In societies where gendered norms regarding childcare and domestic responsibilities persist, mothers are much more likely than fathers to leave male-dominated industries requiring long working hours than fathers after the birth of their first child. Nobel Prize-winning Harvard economist Claudia D. Goldin has demonstrated this striking asymmetry may be one of the remaining contributors to the lingering gender wage gap. On average, the incomes of working women across industries are cut in half once children enter the picture.

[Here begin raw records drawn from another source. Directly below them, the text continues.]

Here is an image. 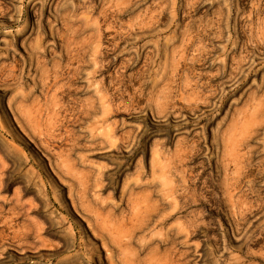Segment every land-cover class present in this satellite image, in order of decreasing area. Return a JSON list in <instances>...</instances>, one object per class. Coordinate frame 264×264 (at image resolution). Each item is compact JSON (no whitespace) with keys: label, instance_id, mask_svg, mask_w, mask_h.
I'll return each mask as SVG.
<instances>
[{"label":"rangeland","instance_id":"rangeland-1","mask_svg":"<svg viewBox=\"0 0 264 264\" xmlns=\"http://www.w3.org/2000/svg\"><path fill=\"white\" fill-rule=\"evenodd\" d=\"M118 242L127 264H264V0H0V264Z\"/></svg>","mask_w":264,"mask_h":264},{"label":"bare ground","instance_id":"bare-ground-1","mask_svg":"<svg viewBox=\"0 0 264 264\" xmlns=\"http://www.w3.org/2000/svg\"><path fill=\"white\" fill-rule=\"evenodd\" d=\"M68 32L69 33H67L69 36H65V35H63V34H60V31L58 30V28H56V27H53L52 29H51V33L53 34V35H55L56 37H59V38H61L63 41H65V42H68V44H70V43H76L75 44V47L73 48V50H72V54H73V56H74V59H76V61H80L81 60V58L82 57H84V55H85V53L90 49V47H91V44H89V42H86V41H83V42H80V43H77L76 41H74V40H72L71 39V37H70V35H72L74 32H75V30H73V28L72 27H70L69 29H68ZM98 47V46H97ZM65 48V47H64ZM67 49V48H66ZM98 52V51H97ZM67 55V54H66ZM69 56V55H68ZM71 63V62H70ZM98 64V63H97ZM97 67V66H96ZM80 69V68H79ZM76 71V70H75ZM91 74V73H90ZM94 74V73H93ZM89 75V74H88ZM119 75V74H118ZM92 77H94V76H92ZM92 77H90L89 79H90V81H92L93 82V78ZM118 77V76H117ZM122 80V79H121ZM121 80H120V82H121ZM89 81V82H90ZM96 83V82H95ZM97 83H99V81L97 82ZM100 84V83H99ZM95 85V84H94ZM93 85V86H94ZM98 87L100 86V85H98V84H96ZM96 86V88H94V87H92V88H94V89H98V87ZM122 86V85H121ZM101 88V87H100ZM91 89V88H90ZM121 89V91L123 92V88H120ZM101 90V89H100ZM96 91V90H95ZM100 92H102V91H100ZM99 92V93H100ZM105 93V92H104ZM95 94H97L96 92H95ZM108 94V93H107ZM98 95V94H97ZM96 95V96H97ZM103 95V94H102ZM100 96H101V94H100ZM104 96H106V95H104ZM103 97V96H102ZM102 97L99 99V100H101L102 101ZM108 96H106V97H104V99L105 98H107ZM92 99V98H91ZM110 100V99H109ZM109 100H107V102L109 101ZM103 103H104V101H103ZM105 103H106V101H105ZM109 103V102H108ZM111 103H109V105H110ZM103 105V104H102ZM88 106V105H87ZM105 106H107V105H105ZM104 106V107H105ZM110 106H112V105H110ZM109 106V107H110ZM103 107V106H102ZM101 107V108H102ZM104 107L102 108V109H104ZM108 106L104 109V111L106 110V112H107V108H109ZM112 108V107H111ZM111 110V109H110ZM109 110V111H110ZM103 111V113H105ZM109 111H108V113H109ZM107 113V114H108ZM106 114V115H107ZM110 127H111V124L109 125ZM113 130L114 129V127H113V125H112V127L110 128V130ZM155 151V150H154ZM153 155H154V153H153ZM171 172V171H170ZM167 173H169V171H165L164 172V174H165V176H167ZM235 180V179H234ZM166 184V183H165ZM165 184H163V185H165ZM168 185H166V187H167ZM170 186V185H169ZM181 189H182V192L180 193V195L181 196H183V197H186L187 196V194H188V191H189V186L186 184V183H184V184H181ZM168 190V189H167ZM169 191V190H168ZM180 191V190H179ZM235 192H236V189H235ZM168 193V195H169V192H167ZM170 193L172 194V195H176V194H178V189H177V187H173V188H171L170 189ZM171 195V196H172ZM171 196H169V197H171ZM174 199H176V196L174 197ZM235 215H236V213H234ZM106 221L105 222H107L108 221V224H109V222L110 221H112V217H111V214H107L106 216H105V218H104ZM102 221V220H101ZM104 223V222H103ZM106 225V224H105ZM113 242H115V241H113ZM116 244H117V241H116ZM103 245L104 246H106V244L105 243H103ZM118 247H119V249H118V252H119V254H117L118 252H117V250H115V252H113V254L111 253L109 256H110V260H109V264H127V261L125 260V257H123L121 254H124V252H123V243L122 242H118ZM108 252V251H107Z\"/></svg>","mask_w":264,"mask_h":264}]
</instances>
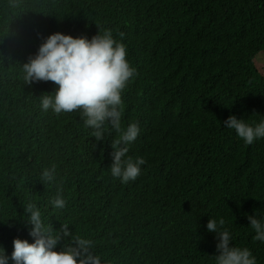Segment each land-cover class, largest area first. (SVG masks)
I'll return each mask as SVG.
<instances>
[{
	"label": "trees",
	"instance_id": "trees-1",
	"mask_svg": "<svg viewBox=\"0 0 264 264\" xmlns=\"http://www.w3.org/2000/svg\"><path fill=\"white\" fill-rule=\"evenodd\" d=\"M109 30L135 69L121 91V129L139 133L126 156L135 180L111 176L107 122L95 141L79 110H41L52 81L24 84L21 64L54 31ZM39 33V36L37 35ZM264 0H0V246L27 239L31 202L61 237L120 243L115 264H216L207 220L223 218L233 245L264 264L246 215L264 218V138L245 144L222 121L264 117ZM44 92V93H42ZM95 144L93 148L92 145ZM54 167L53 181H41ZM59 194L63 208L50 200Z\"/></svg>",
	"mask_w": 264,
	"mask_h": 264
},
{
	"label": "clouds",
	"instance_id": "clouds-1",
	"mask_svg": "<svg viewBox=\"0 0 264 264\" xmlns=\"http://www.w3.org/2000/svg\"><path fill=\"white\" fill-rule=\"evenodd\" d=\"M39 36V33H37ZM24 84L36 81H52L56 87L52 95H40L41 110L51 109L53 113L79 110L85 127L92 129L95 141L103 142L107 122L120 133L111 144L112 152L109 171L121 183L135 180L140 174L145 160L142 156H126L128 145L139 133L135 122L121 129V91L134 75L135 69L126 59L125 45L114 40L109 30L96 32L90 38L54 31L43 36L36 52L21 64ZM44 93V92H42ZM223 127L234 130L245 144L264 138V117L258 122L248 123L242 118L229 114ZM95 147V144L92 145ZM41 181H53L54 167L45 168L40 173ZM54 208L65 207L66 201L59 194L50 200ZM27 222L31 225L27 239L14 237L10 255L0 246V264H115L120 243L103 242L92 247V242L83 237H71L70 243L55 250L61 237H69L66 225H61L60 233L53 235L49 226L41 219L39 209L31 202L23 206ZM254 230L253 240L264 242V218L255 214H245ZM223 218L208 219L205 228L214 233L216 239V264H256V258L247 247L230 244L231 235Z\"/></svg>",
	"mask_w": 264,
	"mask_h": 264
},
{
	"label": "rangeland",
	"instance_id": "rangeland-1",
	"mask_svg": "<svg viewBox=\"0 0 264 264\" xmlns=\"http://www.w3.org/2000/svg\"><path fill=\"white\" fill-rule=\"evenodd\" d=\"M256 64L262 68V71L264 72V52H259L255 57Z\"/></svg>",
	"mask_w": 264,
	"mask_h": 264
}]
</instances>
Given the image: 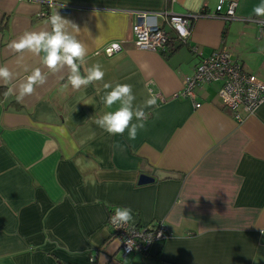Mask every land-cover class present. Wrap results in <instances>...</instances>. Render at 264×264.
<instances>
[{
    "label": "crops",
    "instance_id": "obj_1",
    "mask_svg": "<svg viewBox=\"0 0 264 264\" xmlns=\"http://www.w3.org/2000/svg\"><path fill=\"white\" fill-rule=\"evenodd\" d=\"M220 1L193 0L194 11L186 0H0V65L13 73L0 81V264H264V103L239 123L218 96L222 83L196 88L195 99L174 96L200 56L222 47L264 81V17L252 11L261 0H223L237 2L235 20L205 16L189 45L171 42L165 53L138 50L131 35L139 14L162 24L164 11L213 14ZM57 11L88 47L82 74L95 63L105 72L79 92L65 87L66 66L51 73L43 53L26 50L18 62L8 48ZM111 44L122 49L107 57ZM35 68L47 79L18 102ZM105 83L131 84L134 107L146 85L158 94L135 140L90 119L109 110ZM141 176L154 180L139 184ZM115 206L133 209V227L163 222L172 236L147 257L124 258L108 224Z\"/></svg>",
    "mask_w": 264,
    "mask_h": 264
},
{
    "label": "built area",
    "instance_id": "obj_2",
    "mask_svg": "<svg viewBox=\"0 0 264 264\" xmlns=\"http://www.w3.org/2000/svg\"><path fill=\"white\" fill-rule=\"evenodd\" d=\"M46 3L54 4L52 1H46ZM237 6L236 1L225 3L221 0L213 14L200 12L175 15L164 11L159 14L163 19L162 24H151L149 22V19L152 18L150 13L139 14L131 30L134 45L140 51L151 53L167 52L172 39L180 44L189 45L188 42L195 21L208 16L229 23L236 19ZM63 11L68 12L69 9L63 7ZM45 14L41 16L45 17ZM252 20L263 24L261 20L254 18ZM121 49V44H111L103 52L108 57L120 53ZM193 51L198 53L196 48H193ZM194 72L193 76L183 80V91L174 96L195 99L194 91L196 88L212 83H222L218 96L221 98L222 105L232 111L233 119L239 123L244 122L246 117L253 115L258 107L264 103V81L249 75L241 64L233 61L225 47L219 48L209 56H200V62L195 67ZM112 214L113 210L109 214L108 224L112 236L120 242L124 258L132 254L147 257L150 255L154 243L167 241L172 236L168 226L163 222L153 229H138L131 224L117 229L110 223Z\"/></svg>",
    "mask_w": 264,
    "mask_h": 264
},
{
    "label": "clouds",
    "instance_id": "obj_3",
    "mask_svg": "<svg viewBox=\"0 0 264 264\" xmlns=\"http://www.w3.org/2000/svg\"><path fill=\"white\" fill-rule=\"evenodd\" d=\"M186 6L191 10H198L193 5V0H186ZM253 14L264 17V0L254 6ZM50 26V29L49 27ZM69 28L72 31H69ZM79 28L71 21L63 18L59 12L50 15L44 29L37 31H25L15 40L8 44V48L17 54V61L22 60V54L27 50L35 56H42L41 63L47 67L49 72L55 73L65 66L69 69L67 84L77 92L86 89L93 82L102 81L105 72L99 63L92 64L83 69L86 64L88 47L77 38L73 32ZM13 73L7 65H0V81L7 86ZM47 77L40 68H35L31 74L19 85L16 99L19 102L25 95L31 94L38 85H43ZM105 93L101 97V103L108 111L99 116L93 115L90 119L100 129L113 136H123L127 133L128 140H135L138 132L145 129L148 113L145 109L158 106L159 96L151 87L145 86L147 99L142 106L134 107L136 95L133 86L127 83H110L104 85ZM12 89H9V93ZM134 214L131 207L115 206L110 217V223L117 229L124 225L134 223Z\"/></svg>",
    "mask_w": 264,
    "mask_h": 264
},
{
    "label": "water",
    "instance_id": "obj_4",
    "mask_svg": "<svg viewBox=\"0 0 264 264\" xmlns=\"http://www.w3.org/2000/svg\"><path fill=\"white\" fill-rule=\"evenodd\" d=\"M44 55V54H43ZM154 179L153 178H149L147 176H141L140 180H139V184H147V183H151Z\"/></svg>",
    "mask_w": 264,
    "mask_h": 264
},
{
    "label": "trees",
    "instance_id": "obj_5",
    "mask_svg": "<svg viewBox=\"0 0 264 264\" xmlns=\"http://www.w3.org/2000/svg\"><path fill=\"white\" fill-rule=\"evenodd\" d=\"M171 42H173V44H177L178 43V41H176L175 39H172ZM178 44L180 45V43H178Z\"/></svg>",
    "mask_w": 264,
    "mask_h": 264
}]
</instances>
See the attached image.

Women working in classic post-Harvard industries are no exception. On the contrary, it is the sectors that reward work at irregular hours and over the arc of a long career that are perhaps the most likely to trigger this so-called “motherhood penalty.”

Why? Because 50 hour work-weeks make dual career households almost impossible. Instead, one parent typically assumes most of the domestic burden, dialing down professional commitments. It need not be women — but it almost always is.

To combat cultural trends that contribute to skewed representation in the workplace, there are two obvious societal solutions. We can either empower women to work more like men — more time on the job and less at home — or we can empower men to work more like women and spend more time at home and less on the job. A new happy equilibrium might form in such a world.

Beyond the discussion of how to get fathers to take paternity leave — which they do at much lower rates than women, even when it’s available to them — and beyond the discussion of how to encourage women to stay in the labor force, it is also time to stop glorifying the careers that force us to choose between our personal and professional ambitions.

We should resist linking the time intensity of a profession too tightly with its respectability. This need not entail dismissing the endurance of those who work Wall Street hours. Nor discouraging women from pursuing corporate jobs.

But if we desire to create an economy where everyone — irrespective of gender — can balance commitments to both family and career, we must think critically about which industries set our standards for success, prestige, and worthiness.

Maibritt Henkel ’25 is a double concentrator in Social Studies and Economics in Pforzheimer House. Mie L. Holm ’25 is a double concentrator in Social Studies and Economics in Pforzheimer House. Their column, "Rethinking Economics," runs bi-weekly on Fridays.